Der Beschwerdeführer wie der Antragsteller im Eilverfahren rügten eine Verletzung ihres Rechts auf informationelle Selbstbestimmung aus Art. 2 Abs. 1 GG in Verbindung mit Art. 1 Abs. 1 GG. Der Beschwerdeführer befürchtet, dass diese Datensammlung über die E-Patientenakte in Bezug auf die IT-Sicherheit nicht hinreichend abgesichert sei und zum Ziel von Hackerangriffen werde. Ferner führten die §§ 68b Abs. 2, Abs. 3, 299 Abs. 1 Satz 5 Nr. 2 SGB V dazu, dass immer aussagekräftigere Gesundheitsprofile erstellt werden könnten. Der Antragsteller moniert unter anderem die leichtere Datenauswertung und -nutzung nach Wegfall des Einwilligungserfordernisses als unverhältnismäßig.

BVerfG: Keine Grundrechtsbetroffenheit - Nutzung der E-Patientenakte freiwillig

Das BVerfG hat die Verfassungsbeschwerde nicht zur Entscheidung angenommen. Sie sei bereits unzulässig. Der Beschwerdeführer sei durch die Vorschriften zur Einführung der elektronischen Patientenakte nicht unmittelbar und gegenwärtig in eigenen Rechten betroffen. Denn die Nutzung der E-Patientenakte sei gemäß § 341 Abs. 1 Satz 2 SGB V freiwillig. Damit habe der Beschwerdeführer es selbst in der Hand, die geltend gemachte Verletzung in seinem Recht auf informationelle Selbstbestimmung abzuwenden, indem er seine Einwilligung zur Nutzung der elektronischen Patientenakte nicht erteilt.
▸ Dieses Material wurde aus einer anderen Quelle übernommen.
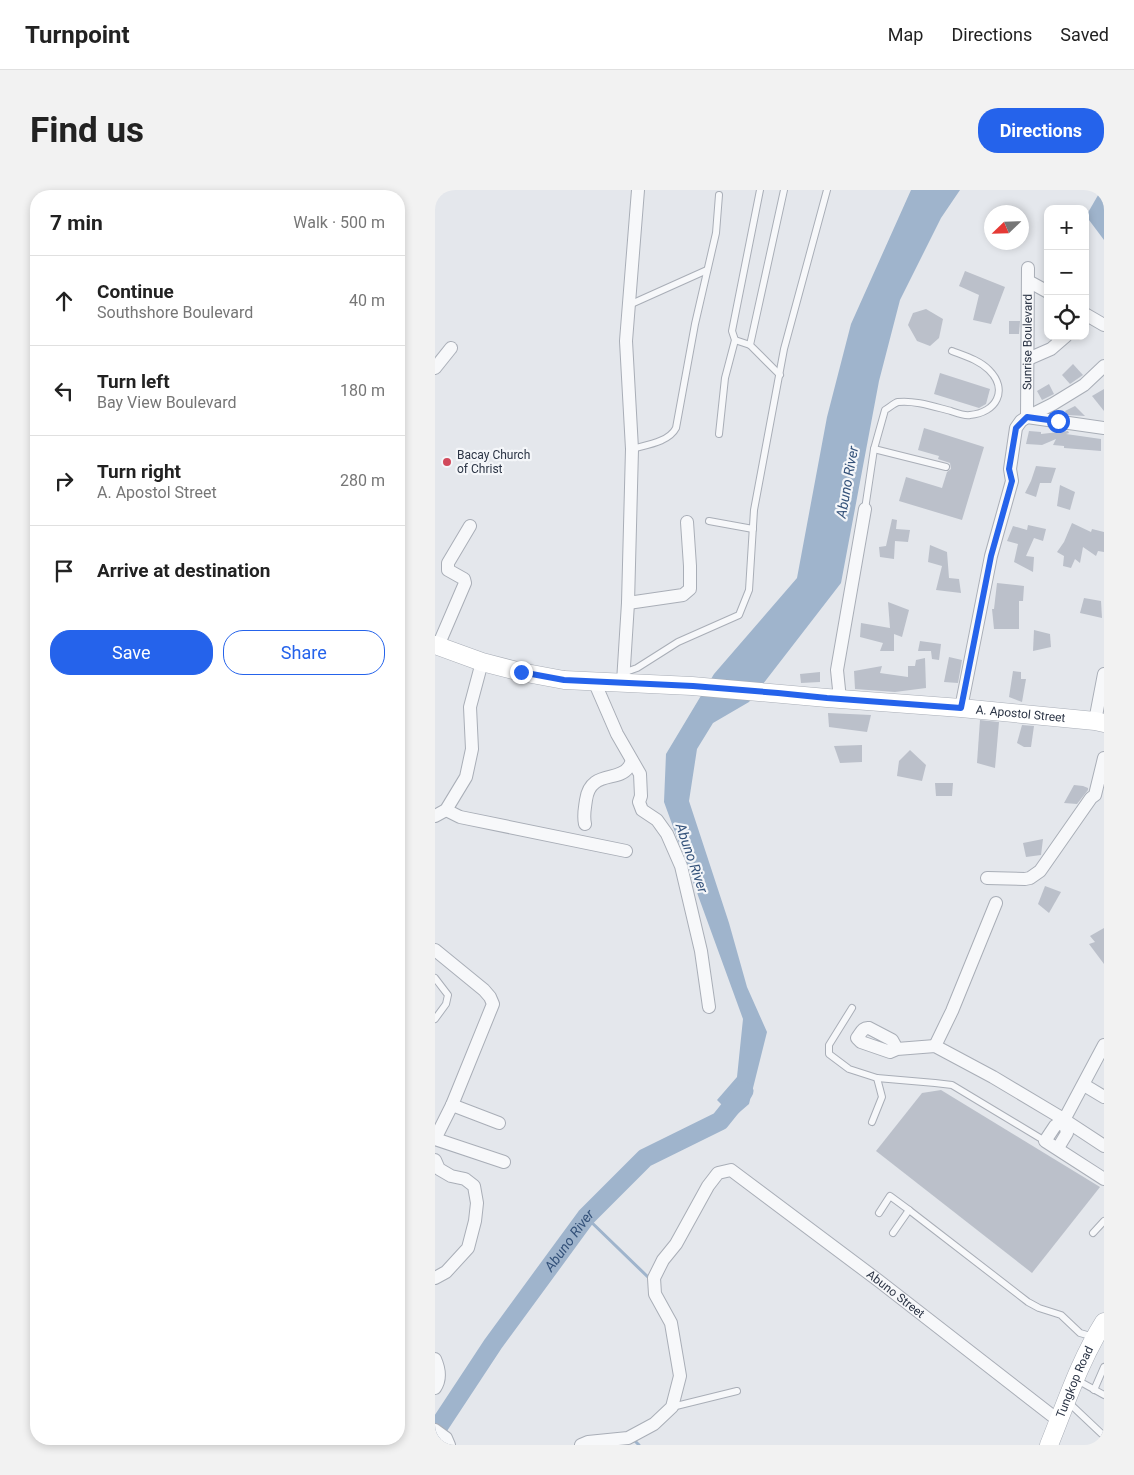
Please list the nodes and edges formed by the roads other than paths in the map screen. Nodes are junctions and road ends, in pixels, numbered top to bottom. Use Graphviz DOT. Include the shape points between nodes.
graph roads {
  1 [pos="639,190"];
  2 [pos="760,190"];
  3 [pos="784,190"];
  4 [pos="827,190"];
  5 [pos="719,195"];
  6 [pos="707,270"];
  7 [pos="1044,288"];
  8 [pos="628,306"];
  9 [pos="1089,316"];
  10 [pos="1104,325"];
  11 [pos="735,340"];
  12 [pos="1060,340"];
  13 [pos="750,345"];
  14 [pos="451,348"];
  15 [pos="952,351"];
  16 [pos="1028,359"];
  17 [pos="1104,366"];
  18 [pos="435,368"];
  19 [pos="780,375"];
  20 [pos="1053,404"];
  21 [pos="1027,417"];
  22 [pos="1063,422"];
  23 [pos="1104,428"];
  24 [pos="719,434"];
  25 [pos="632,449"];
  26 [pos="874,449"];
  27 [pos="946,467"];
  28 [pos="865,509"];
  29 [pos="709,521"];
  30 [pos="687,522"];
  31 [pos="471,526"];
  32 [pos="753,529"];
  33 [pos="628,603"];
  34 [pos="436,645"];
  35 [pos="482,662"];
  36 [pos="1104,674"];
  37 [pos="623,678"];
  38 [pos="594,681"];
  39 [pos="840,699"];
  40 [pos="961,708"];
  41 [pos="1100,722"];
  42 [pos="1104,758"];
  43 [pos="632,761"];
  44 [pos="440,813"];
  45 [pos="585,824"];
  46 [pos="626,852"];
  47 [pos="987,878"];
  48 [pos="996,903"];
  49 [pos="435,950"];
  50 [pos="435,978"];
  51 [pos="709,1006"];
  52 [pos="852,1008"];
  53 [pos="435,1018"];
  54 [pos="1104,1045"];
  55 [pos="935,1046"];
  56 [pos="897,1049"];
  57 [pos="877,1078"];
  58 [pos="1084,1085"];
  59 [pos="1104,1097"];
  60 [pos="452,1105"];
  61 [pos="1064,1120"];
  62 [pos="872,1122"];
  63 [pos="499,1123"];
  64 [pos="435,1139"];
  65 [pos="1045,1141"];
  66 [pos="1104,1146"];
  67 [pos="1058,1148"];
  68 [pos="435,1160"];
  69 [pos="504,1162"];
  70 [pos="1104,1179"];
  71 [pos="909,1210"];
  72 [pos="879,1213"];
  73 [pos="1104,1221"];
  74 [pos="893,1233"];
  75 [pos="1093,1233"];
  76 [pos="435,1278"];
  77 [pos="1104,1322"];
  78 [pos="1095,1337"];
  79 [pos="435,1359"];
  80 [pos="1104,1367"];
  81 [pos="1075,1379"];
  82 [pos="435,1388"];
  83 [pos="1094,1390"];
  84 [pos="737,1391"];
  85 [pos="1104,1395"];
  86 [pos="1067,1401"];
  87 [pos="672,1407"];
  88 [pos="1059,1421"];
  89 [pos="435,1430"];
  90 [pos="1104,1436"];
  91 [pos="448,1442"];
  92 [pos="581,1445"];
  93 [pos="1049,1445"];
  1 -- 8 [label="street"];
  2 -- 11 [label="lane" via="732,331"];
  3 -- 13 [label="lane"];
  4 -- 19 [label="lane"];
  5 -- 6 [label="lane" via="716,233"];
  6 -- 8 [label="lane"];
  6 -- 25 [label="lane" via="676,428 663,440"];
  7 -- 16 [label="street, Sunrise Boulevard" via="1028,274"];
  8 -- 25 [label="street" via="626,341"];
  9 -- 10 [label="street"];
  11 -- 13 [label="lane"];
  11 -- 24 [label="lane" via="725,378"];
  12 -- 16 [label="street"];
  13 -- 19 [label="lane"];
  14 -- 18 [label="street"];
  15 -- 26 [label="lane" via="975,360 997,379 999,393 993,406 983,413 968,416 923,403 897,402 885,410"];
  16 -- 21 [label="street, Sunrise Boulevard"];
  17 -- 20 [label="street" via="1084,385"];
  19 -- 32 [label="lane"];
  20 -- 21 [label="street"];
  20 -- 22 [label="street" via="1052,414"];
  21 -- 22 [label="street"];
  21 -- 40 [label="street" via="1016,428 1009,469 1012,481 989,564"];
  22 -- 23 [label="street"];
  25 -- 33 [label="street"];
  26 -- 27 [label="lane"];
  26 -- 28 [label="lane"];
  28 -- 39 [label="street" via="837,670"];
  29 -- 32 [label="lane"];
  30 -- 33 [label="street" via="689,589 683,595"];
  31 -- 34 [label="street" via="448,563 448,570 464,579 465,583"];
  32 -- 37 [label="lane" via="749,590 739,615 678,642"];
  33 -- 37 [label="street"];
  34 -- 35 [label="street, A. Apostol Street"];
  35 -- 38 [label="street, A. Apostol Street" via="564,680"];
  35 -- 44 [label="street" via="471,707 472,749 466,777"];
  36 -- 41 [label="street"];
  37 -- 38 [label="street, A. Apostol Street"];
  37 -- 39 [label="street, A. Apostol Street"];
  38 -- 43 [label="street"];
  39 -- 40 [label="street, A. Apostol Street"];
  40 -- 41 [label="street, A. Apostol Street"];
  42 -- 47 [label="street" via="1095,795 1040,871 1025,879"];
  43 -- 45 [label="street" via="628,770 594,783 587,792 583,815"];
  43 -- 51 [label="street" via="640,774 639,802 642,810 657,820 667,834 681,866 701,951"];
  44 -- 46 [label="street"];
  48 -- 55 [label="street"];
  49 -- 60 [label="street" via="484,990 493,1004"];
  50 -- 53 [label="lane" via="448,995 446,1004"];
  52 -- 57 [label="lane" via="829,1044 829,1054 849,1069"];
  54 -- 58 [label="street"];
  55 -- 56 [label="street"];
  55 -- 61 [label="street"];
  57 -- 62 [label="lane" via="882,1097"];
  57 -- 65 [label="lane" via="952,1086"];
  58 -- 59 [label="street"];
  58 -- 61 [label="street"];
  60 -- 63 [label="street"];
  60 -- 64 [label="street"];
  61 -- 65 [label="street" via="1055,1126"];
  61 -- 66 [label="street"];
  61 -- 67 [label="street" via="1067,1133"];
  64 -- 69 [label="street"];
  65 -- 67 [label="street"];
  67 -- 70 [label="street"];
  68 -- 76 [label="street" via="439,1168 451,1176 465,1179 474,1186 477,1203 468,1248 446,1272"];
  71 -- 72 [label="lane" via="890,1196"];
  71 -- 74 [label="lane"];
  71 -- 78 [label="lane" via="1028,1302 1061,1315 1080,1333"];
  73 -- 75 [label="lane"];
  77 -- 78 [label="street, Tungkop Road"];
  78 -- 81 [label="street, Tungkop Road"];
  79 -- 82 [label="street" via="439,1371"];
  80 -- 83 [label="lane"];
  81 -- 83 [label="lane"];
  81 -- 86 [label="street, Tungkop Road"];
  83 -- 85 [label="lane"];
  84 -- 87 [label="lane"];
  86 -- 88 [label="street, Tungkop Road"];
  86 -- 90 [label="lane"];
  87 -- 88 [label="street, Abuno Street" via="680,1376 671,1323 655,1294 655,1278 708,1186 718,1173 731,1170"];
  87 -- 92 [label="street" via="654,1424 628,1438"];
  88 -- 93 [label="street, Tungkop Road"];
  89 -- 91 [label="street"];
}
Antragsteller muss zunächst vor Fachgerichten klagen

Den Antrag auf Erlass einer einstweiligen Anordnung hat das BVerfG ebenfalls abgelehnt. Denn eine noch zu erhebende Verfassungsbeschwerde wäre aus Gründen der Subsidiarität der Verfassungsbeschwerde (§ 90 Abs. 2 Satz 1 BVerfGG) unzulässig. Der Antragsteller sei verpflichtet gewesen, zunächst bei den Sozialgerichten um Rechtsschutz im Wege einer Feststellungs- oder Unterlassungsklage nachzusuchen. Die in den angegriffenen Vorschriften verankerten Datenverarbeitungsbefugnisse enthielten unbestimmte Rechtsbegriffe, von deren Auslegung entscheidend abhänge, inwiefern der Antragsteller rechtlich und tatsächlich beschwert sei. Damit seien gerade nicht nur spezifisch verfassungsrechtliche Fragen aufgeworfen, sondern diesen vorgelagert zunächst Fragen der Auslegung des Fachrechts zu klären. Erst danach bestehe eine gesicherte Tatsachen- und Rechtsgrundlage, auf der über die Verfassungsmäßigkeit der angegriffenen Normen entschieden werden könne.

zu BVerfG, Beschluss vom 04.01.2021 - 1 BvR 619/20; 1 BvQ 108/20

Redaktion beck-aktuell, 26. Jan 2021.